6 November 2014 By Stephanie Rogan

The vacancies are posted, the workers are there but U.S. employers are hiring at a slower rate. Welcome to America, land of phantom jobs.

At 4.8 million, the nation at the end of August had the most positions available since January 2001, according to the U.S. Bureau of Labor Statistics, which is set to release October employment figures on Friday. Meanwhile, the August hiring rate slipped to 3.3 percent. The biggest gap can be found in low-wage, low-skill jobs. The comparatively high rate of unemployment among less educated workers – 8.4 percent for high-school dropouts compared to 2.9 percent for college graduates – suggests companies are in no real hurry to add personnel.

Politicians and employers are quick to blame a skills deficit. The numbers don’t bear that out. Since 2007, the widening gulf between job openings and hiring has come primarily from the retail, hotel and food service industries, where no more than a high-school diploma is generally needed. And yet those candidates are almost twice as likely to be unemployed as their university-educated counterparts.

Stagnant wages raise further doubts. If employers were really struggling to fill openings, they’d presumably be willing to pay more. And yet adjusted for inflation, high-school grads have actually seen their wages fall over the past decade.

What’s more, there’s evidence that an increasing number of university graduates are taking jobs historically reserved for lesser-educated people. A Federal Reserve Bank of New York study found that roughly 44 percent of recent university grads are in a job that does not demand a bachelor’s degree.

If there are so many workers, including overqualified ones, to fill the void, why isn’t there more hiring? Part of the answer probably rests with the mechanics of the process, which have evolved significantly. Advertising a job is now practically free. Under government criteria, even a Craigslist post counts as active recruiting. To be considered open, jobs must be ready to start within 30 days, but that doesn’t mean employers must hire in that timeframe.

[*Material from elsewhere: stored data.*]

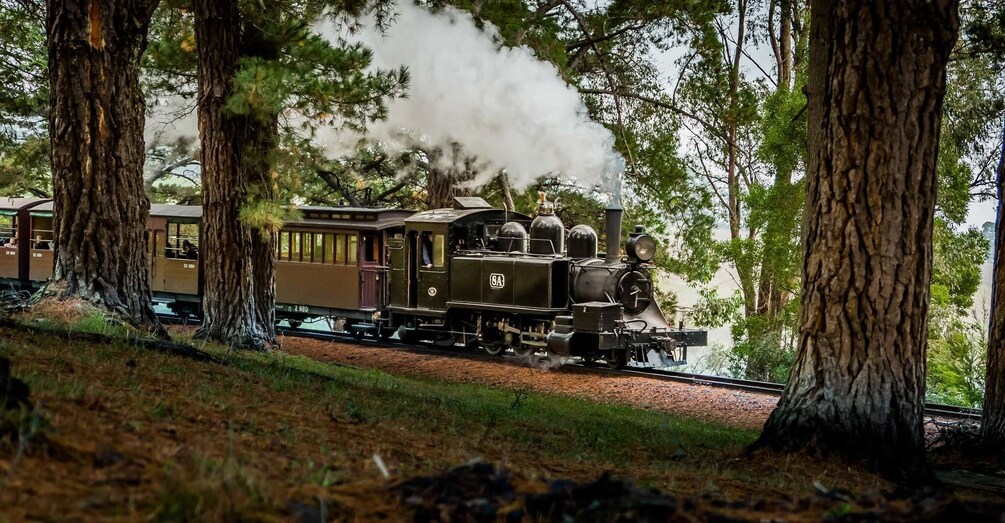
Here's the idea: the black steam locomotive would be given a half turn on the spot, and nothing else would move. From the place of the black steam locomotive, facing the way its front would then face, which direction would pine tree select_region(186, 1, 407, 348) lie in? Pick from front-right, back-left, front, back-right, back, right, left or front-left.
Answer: left

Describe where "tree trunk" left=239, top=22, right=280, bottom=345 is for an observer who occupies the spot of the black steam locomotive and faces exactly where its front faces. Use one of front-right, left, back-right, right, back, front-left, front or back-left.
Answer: right

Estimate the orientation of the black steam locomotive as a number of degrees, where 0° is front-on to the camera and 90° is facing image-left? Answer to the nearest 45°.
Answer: approximately 315°

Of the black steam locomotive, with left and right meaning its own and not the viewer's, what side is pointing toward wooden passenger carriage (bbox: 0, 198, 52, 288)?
back

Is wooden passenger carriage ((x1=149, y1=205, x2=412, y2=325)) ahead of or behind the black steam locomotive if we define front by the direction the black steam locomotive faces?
behind
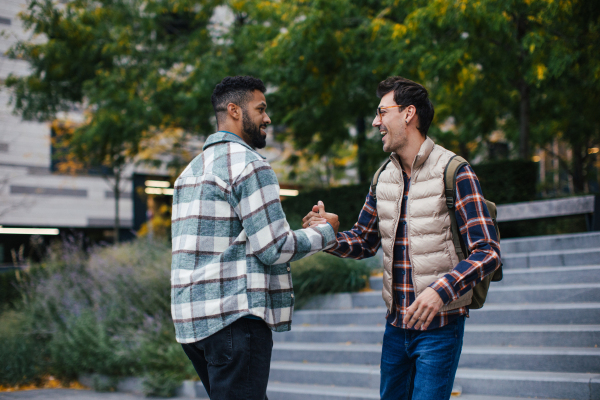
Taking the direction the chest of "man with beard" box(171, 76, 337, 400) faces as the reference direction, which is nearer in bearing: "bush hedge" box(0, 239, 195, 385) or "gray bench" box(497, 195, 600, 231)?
the gray bench

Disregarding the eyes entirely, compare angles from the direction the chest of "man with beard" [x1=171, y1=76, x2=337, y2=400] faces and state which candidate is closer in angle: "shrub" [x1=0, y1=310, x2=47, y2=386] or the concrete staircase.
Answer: the concrete staircase

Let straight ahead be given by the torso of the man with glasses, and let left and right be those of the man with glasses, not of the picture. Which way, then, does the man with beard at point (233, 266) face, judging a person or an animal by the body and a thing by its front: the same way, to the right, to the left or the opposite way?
the opposite way

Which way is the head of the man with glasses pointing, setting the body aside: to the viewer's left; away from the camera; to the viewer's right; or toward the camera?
to the viewer's left

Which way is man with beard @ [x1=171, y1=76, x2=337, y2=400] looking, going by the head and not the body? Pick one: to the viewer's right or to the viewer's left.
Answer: to the viewer's right

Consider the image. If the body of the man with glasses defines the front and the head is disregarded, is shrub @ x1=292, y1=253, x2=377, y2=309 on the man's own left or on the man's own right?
on the man's own right

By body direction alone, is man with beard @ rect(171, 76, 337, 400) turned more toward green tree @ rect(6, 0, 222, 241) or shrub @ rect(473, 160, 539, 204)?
the shrub

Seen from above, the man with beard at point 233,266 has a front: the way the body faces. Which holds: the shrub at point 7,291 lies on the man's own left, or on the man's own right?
on the man's own left

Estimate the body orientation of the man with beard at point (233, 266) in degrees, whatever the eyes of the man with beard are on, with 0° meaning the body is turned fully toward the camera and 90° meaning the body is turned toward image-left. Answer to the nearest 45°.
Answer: approximately 225°

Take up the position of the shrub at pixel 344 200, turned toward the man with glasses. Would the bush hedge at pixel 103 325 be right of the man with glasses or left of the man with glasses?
right
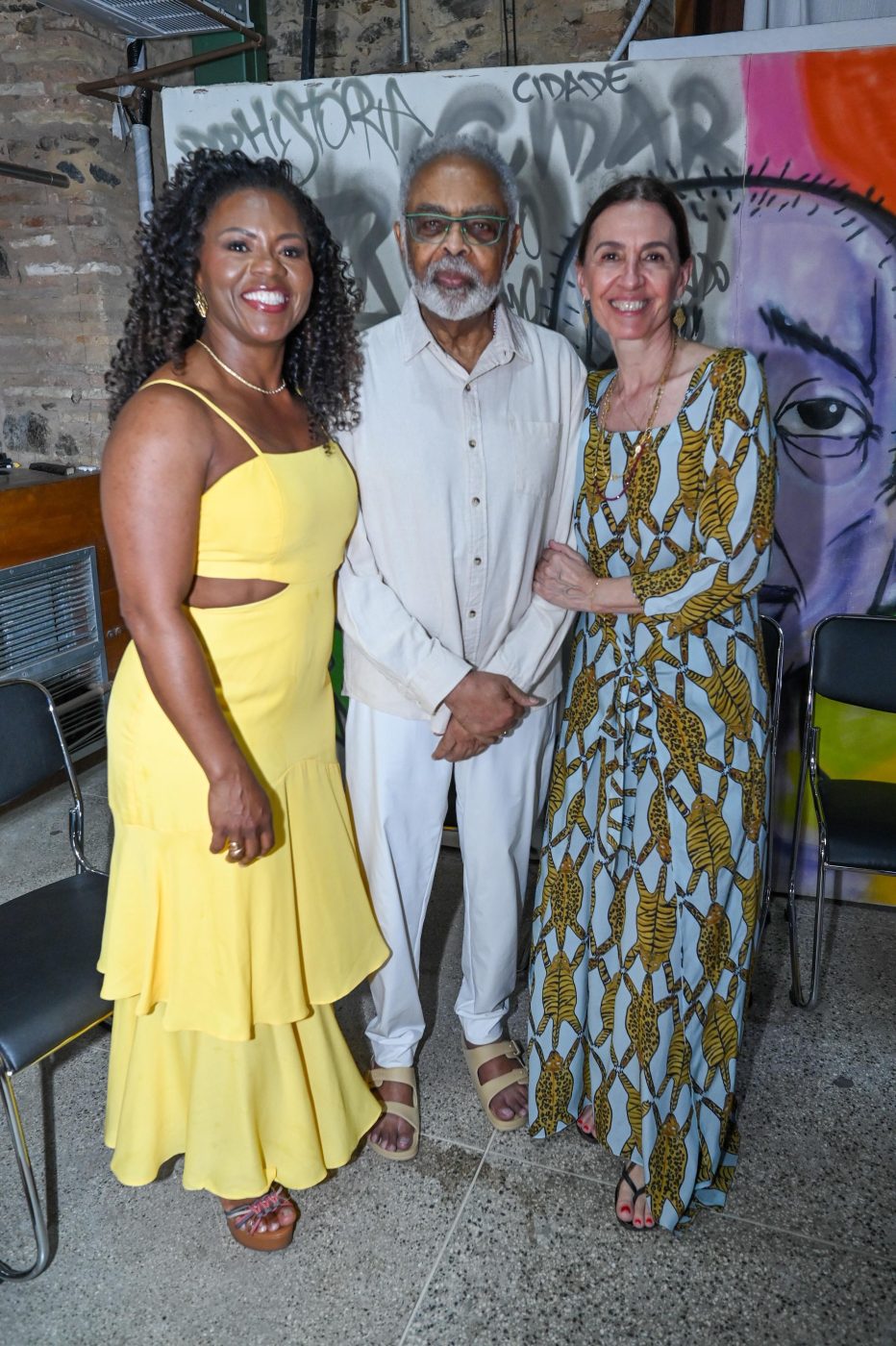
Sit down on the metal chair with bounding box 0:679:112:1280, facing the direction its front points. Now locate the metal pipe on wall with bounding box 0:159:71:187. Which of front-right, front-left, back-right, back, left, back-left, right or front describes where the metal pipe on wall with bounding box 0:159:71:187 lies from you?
back-left

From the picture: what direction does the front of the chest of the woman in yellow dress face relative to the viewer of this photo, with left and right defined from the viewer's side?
facing the viewer and to the right of the viewer

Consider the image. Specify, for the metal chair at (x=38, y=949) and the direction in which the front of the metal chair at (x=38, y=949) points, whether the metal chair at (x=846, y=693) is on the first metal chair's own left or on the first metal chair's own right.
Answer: on the first metal chair's own left

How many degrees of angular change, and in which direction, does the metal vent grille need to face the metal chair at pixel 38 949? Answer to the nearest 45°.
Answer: approximately 45° to its right

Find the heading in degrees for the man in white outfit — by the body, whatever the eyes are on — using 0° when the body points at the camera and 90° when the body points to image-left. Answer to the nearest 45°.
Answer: approximately 0°

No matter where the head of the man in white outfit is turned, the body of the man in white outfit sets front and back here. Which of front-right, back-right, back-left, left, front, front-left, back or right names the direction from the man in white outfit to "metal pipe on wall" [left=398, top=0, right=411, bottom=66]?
back

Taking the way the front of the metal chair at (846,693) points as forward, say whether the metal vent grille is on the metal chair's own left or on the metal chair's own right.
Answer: on the metal chair's own right
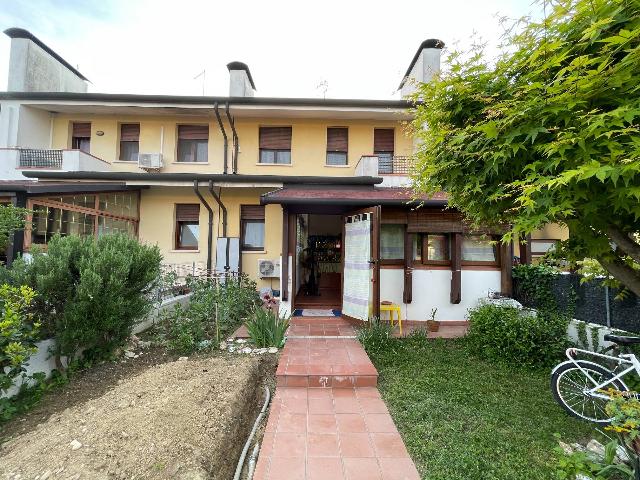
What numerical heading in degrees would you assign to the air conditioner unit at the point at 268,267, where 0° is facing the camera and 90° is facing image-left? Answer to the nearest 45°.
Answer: approximately 0°

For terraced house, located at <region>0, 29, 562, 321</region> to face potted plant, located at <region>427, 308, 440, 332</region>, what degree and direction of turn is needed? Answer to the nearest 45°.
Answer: approximately 45° to its left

Indeed, efforts to grow workforces are well below the levels of a decade ago, according to the Dice-DFH Recruiting Intensity Index. Postings might linger in cyberspace as choosy companies wait for economic conditions to improve or for the perfect candidate to turn up. Unemployment benefits may be perceived to exceed the value of the jobs available. Either way, illusory openings won’t do much to help the economy.